Generalmente con un apparato non ci sono grosse cose da fare. Se gli apparati VoIP sono più di uno, abbiate almeno l’accortezza di differenziare le porte SIP e RTP su cui ascoltano (rispettivamente segnalazione e audio).

2. Che uso vuol fare del VoIP ?

Se l’utente è affascinato dall’economicità del VoIP (magari perché così la figlia sedicenne non fa arrivare bollette a tre zeri) ci sono operatori molto economici nel costo al minuto di conversazione come VoipCheap, VoIPStunt etc  (tutti del gruppo BetaMax) che, a fronte di una qualità audio non eccelsa, hanno prezzi stracciatissimi.

Si ha la necessità di ricevere chiamate? Portare su VoIP un numero ex Telecom ? Che io sappia il servizio lo danno Eutelia, Messagenet, Squillo e pochi altri (spesso rivenditori delle aziende mensionate prima). Il costo al minuto sale leggermente ma si può avere addirittura il numero assegnato gratuitamente (Eutelia), cosa che all’estero è difficilmente ottenibile. Per un uso professionale consiglierei di fare un vero contratto a canone: il servizio di assistenza è più propenso ad aiutarvi, rispetto alle soluzioni “self-service”, per le quali l’assistenza è ridotta all’osso. 

3. Cosa si aspetta dal VoIP ?

Il VoIP può egualiare la qualità del doppino telefonico classico ma non può prometterlo.

L’utente si trova in una zona disagiata a livello di ADSL? Il VoIP ne risente molto più della navigazione. Il router del cliente fa i capricci? Li ha sempre fatti ma ora che deve far passare la voce, il problema salta subito all’occhio. Il figlio quattordicenne scarica musica dai peer to peer e nessuna QoS (Qualità del Servizio, tecnica di preferenziazione del traffico voce rispetto a quello dati) è stata attivata? La voce ne risente.

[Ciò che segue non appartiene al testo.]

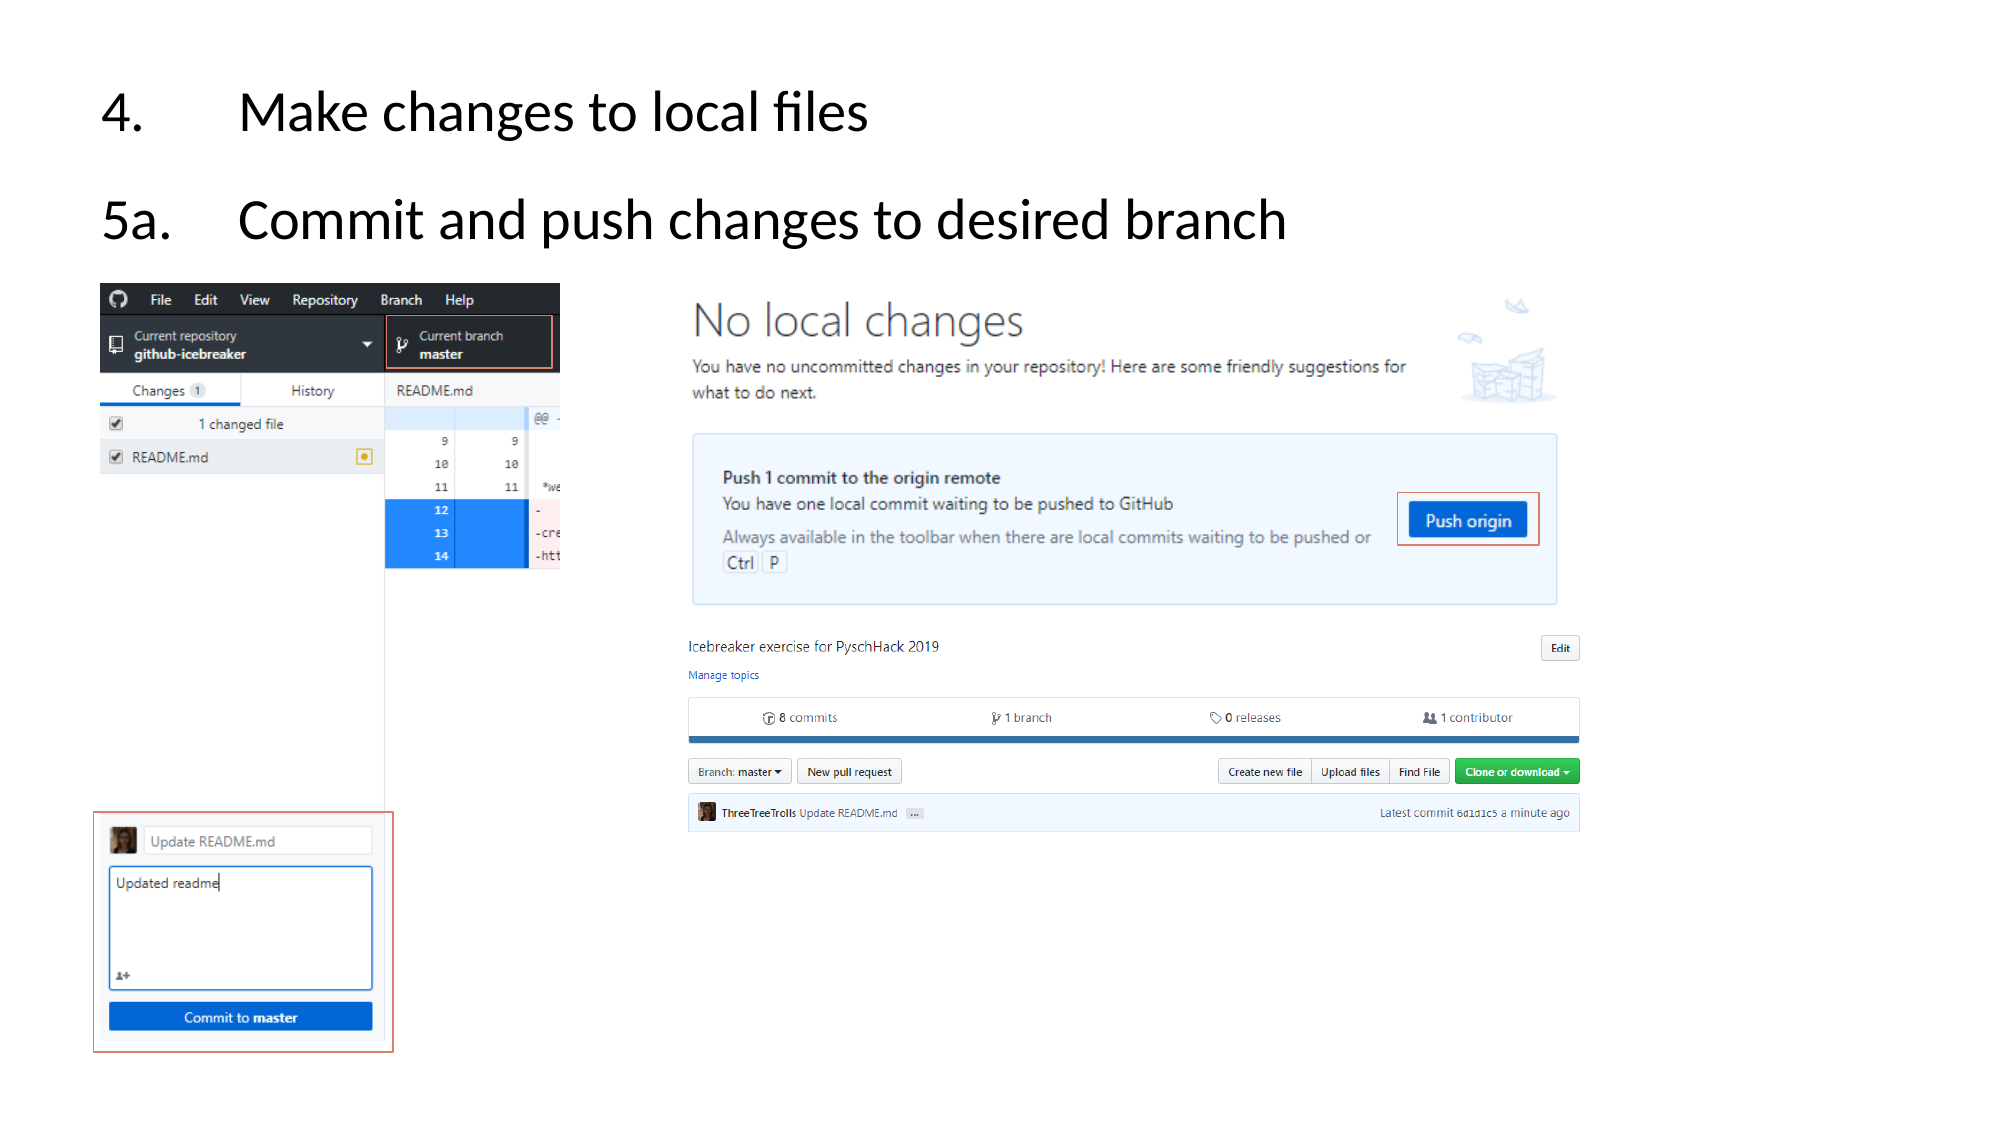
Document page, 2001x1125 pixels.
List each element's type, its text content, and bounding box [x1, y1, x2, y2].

picture [683, 630, 1587, 832]
text_box [93, 811, 394, 1053]
picture [100, 283, 560, 1041]
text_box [671, 284, 1575, 617]
list 4. Make changes to local files 5a. Commit and push changes to desired branch [68, 61, 1932, 1000]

Si deve pensare, quindi, al VoIP più come facciamo per la telefonia cellulare che al vecchio telefono. Come il cellulare può non prendere, può scaricarsi, può avere problemi di audio, così può accadere per il VoIP. Il cellulare lo usiamo comunque perché è comodo portarsi dietro il telefono. Il VoIP ha molti più vantaggi:

  • Puoi portarti dietro il numero, ed essere chiamato a Londra facendo il numero che l’operatore ti ha assegnato nel prefisso della tua città
  • Puoi godere di servizi quali la segreteria vocale personalizzabile che ti manda i messaggi alla mail, il trasferimento incondizionato attivabile via web o lo stesso numero assegnato a più telefoni.
  • Puoi applicare la logica del prepagato, diffusissima sui cellulari, al telefono fisso
  • Puoi chiamare a tariffe vantaggiose, magari usando operatori diversi a seconda della destinazione (selezionando quello che costa meno per quella destinazione)
  • Puoi avere il tuo numero VoIP configurato sul laptop, sul cellulare, su una chiavetta con softphone installato, sul tuo centralino IP…praticamente ovunque
  • Puoi chiamare gratis tutti gli utenti VoIP del tuo stesso operatore…e potrei continuare.

Se uno sa cosa lo aspetta, si regola di conseguenza. Personalmente, in casa mia, ho il VoIP e il cellulare: se uno dei due non funziona, ho sempre una seconda strada e risparmio molto, specialmente verso i fissi, in tutta Europa.

Spero, con questa chiaccherata, di aver tolto qualche dubbio a chi si vuole avventurare nel mondo della Voce via Internet.